## LISTED ENTRIES
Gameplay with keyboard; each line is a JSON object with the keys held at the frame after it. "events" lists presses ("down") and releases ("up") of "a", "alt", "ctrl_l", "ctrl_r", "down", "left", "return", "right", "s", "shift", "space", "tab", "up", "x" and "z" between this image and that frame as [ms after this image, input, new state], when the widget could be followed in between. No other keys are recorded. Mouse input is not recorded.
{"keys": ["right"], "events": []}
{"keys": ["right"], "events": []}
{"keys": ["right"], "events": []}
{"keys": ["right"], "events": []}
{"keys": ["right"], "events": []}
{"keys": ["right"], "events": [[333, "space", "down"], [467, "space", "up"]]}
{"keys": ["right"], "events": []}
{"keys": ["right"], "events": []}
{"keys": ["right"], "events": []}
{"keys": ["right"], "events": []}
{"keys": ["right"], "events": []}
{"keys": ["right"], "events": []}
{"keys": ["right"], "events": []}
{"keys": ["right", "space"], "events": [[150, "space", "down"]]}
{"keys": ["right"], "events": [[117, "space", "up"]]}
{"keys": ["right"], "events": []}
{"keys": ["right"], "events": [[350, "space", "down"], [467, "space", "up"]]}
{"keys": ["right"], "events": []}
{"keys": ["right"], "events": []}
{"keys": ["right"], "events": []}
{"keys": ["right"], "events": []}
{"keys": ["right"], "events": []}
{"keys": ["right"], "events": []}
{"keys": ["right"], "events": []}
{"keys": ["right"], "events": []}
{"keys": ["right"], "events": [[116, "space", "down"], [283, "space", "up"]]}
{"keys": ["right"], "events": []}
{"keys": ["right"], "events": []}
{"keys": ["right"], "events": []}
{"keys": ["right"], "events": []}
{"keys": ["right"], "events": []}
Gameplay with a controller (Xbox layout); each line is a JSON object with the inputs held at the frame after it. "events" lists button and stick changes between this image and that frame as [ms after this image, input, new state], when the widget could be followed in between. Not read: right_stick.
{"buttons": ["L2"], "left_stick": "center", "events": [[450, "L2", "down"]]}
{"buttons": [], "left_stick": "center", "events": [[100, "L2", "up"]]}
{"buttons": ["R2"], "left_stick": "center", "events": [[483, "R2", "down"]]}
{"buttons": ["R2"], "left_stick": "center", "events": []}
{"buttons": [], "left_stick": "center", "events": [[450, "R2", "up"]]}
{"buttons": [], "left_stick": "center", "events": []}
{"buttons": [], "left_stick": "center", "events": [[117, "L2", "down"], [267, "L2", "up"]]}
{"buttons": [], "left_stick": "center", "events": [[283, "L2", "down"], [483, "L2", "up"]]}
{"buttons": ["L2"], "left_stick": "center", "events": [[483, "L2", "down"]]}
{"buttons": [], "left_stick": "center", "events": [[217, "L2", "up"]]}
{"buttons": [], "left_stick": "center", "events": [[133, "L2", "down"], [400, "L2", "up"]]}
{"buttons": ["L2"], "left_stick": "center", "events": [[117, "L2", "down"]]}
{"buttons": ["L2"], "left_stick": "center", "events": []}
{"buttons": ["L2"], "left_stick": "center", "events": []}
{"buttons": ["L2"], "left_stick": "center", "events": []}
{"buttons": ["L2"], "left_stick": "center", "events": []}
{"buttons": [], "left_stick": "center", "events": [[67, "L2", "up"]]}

## PROBLEM REQUIREMENTS
Every record shown above should appear again in your answer, unchanged.

## SOLVED EXERCISE
Gameplay with keyboard; each line is a JSON object with the keys held at the frame after it. "events" lists presses ("down") and releases ("up") of "a", "alt", "ctrl_l", "ctrl_r", "down", "left", "return", "right", "s", "shift", "space", "tab", "up", "x" and "z" between this image and that frame as [ms after this image, input, new state], when the widget could be followed in between. No other keys are recorded. Mouse input is not recorded.
{"keys": ["right"], "events": []}
{"keys": ["right"], "events": []}
{"keys": ["right"], "events": []}
{"keys": ["right"], "events": []}
{"keys": ["right"], "events": []}
{"keys": ["right"], "events": [[333, "space", "down"], [467, "space", "up"]]}
{"keys": ["right"], "events": []}
{"keys": ["right"], "events": []}
{"keys": ["right"], "events": []}
{"keys": ["right"], "events": []}
{"keys": ["right"], "events": []}
{"keys": ["right"], "events": []}
{"keys": ["right"], "events": []}
{"keys": ["right", "space"], "events": [[150, "space", "down"]]}
{"keys": ["right"], "events": [[117, "space", "up"]]}
{"keys": ["right"], "events": []}
{"keys": ["right"], "events": [[350, "space", "down"], [467, "space", "up"]]}
{"keys": ["right"], "events": []}
{"keys": ["right"], "events": []}
{"keys": ["right"], "events": []}
{"keys": ["right"], "events": []}
{"keys": ["right"], "events": []}
{"keys": ["right"], "events": []}
{"keys": ["right"], "events": []}
{"keys": ["right"], "events": []}
{"keys": ["right"], "events": [[116, "space", "down"], [283, "space", "up"]]}
{"keys": ["right"], "events": []}
{"keys": ["right"], "events": []}
{"keys": ["right"], "events": []}
{"keys": ["right"], "events": []}
{"keys": ["right"], "events": []}
Gameplay with a controller (Xbox layout); each line is a JSON object with the inputs held at the frame after it. "events" lists button and stick changes between this image and that frame as [ms after this image, input, new state], when the widget could be followed in between. Not read: right_stick.
{"buttons": ["L2"], "left_stick": "center", "events": [[450, "L2", "down"]]}
{"buttons": [], "left_stick": "center", "events": [[100, "L2", "up"]]}
{"buttons": ["R2"], "left_stick": "center", "events": [[483, "R2", "down"]]}
{"buttons": ["R2"], "left_stick": "center", "events": []}
{"buttons": [], "left_stick": "center", "events": [[450, "R2", "up"]]}
{"buttons": [], "left_stick": "center", "events": []}
{"buttons": [], "left_stick": "center", "events": [[117, "L2", "down"], [267, "L2", "up"]]}
{"buttons": [], "left_stick": "center", "events": [[283, "L2", "down"], [483, "L2", "up"]]}
{"buttons": ["L2"], "left_stick": "center", "events": [[483, "L2", "down"]]}
{"buttons": [], "left_stick": "center", "events": [[217, "L2", "up"]]}
{"buttons": [], "left_stick": "center", "events": [[133, "L2", "down"], [400, "L2", "up"]]}
{"buttons": ["L2"], "left_stick": "center", "events": [[117, "L2", "down"]]}
{"buttons": ["L2"], "left_stick": "center", "events": []}
{"buttons": ["L2"], "left_stick": "center", "events": []}
{"buttons": ["L2"], "left_stick": "center", "events": []}
{"buttons": ["L2"], "left_stick": "center", "events": []}
{"buttons": [], "left_stick": "center", "events": [[67, "L2", "up"]]}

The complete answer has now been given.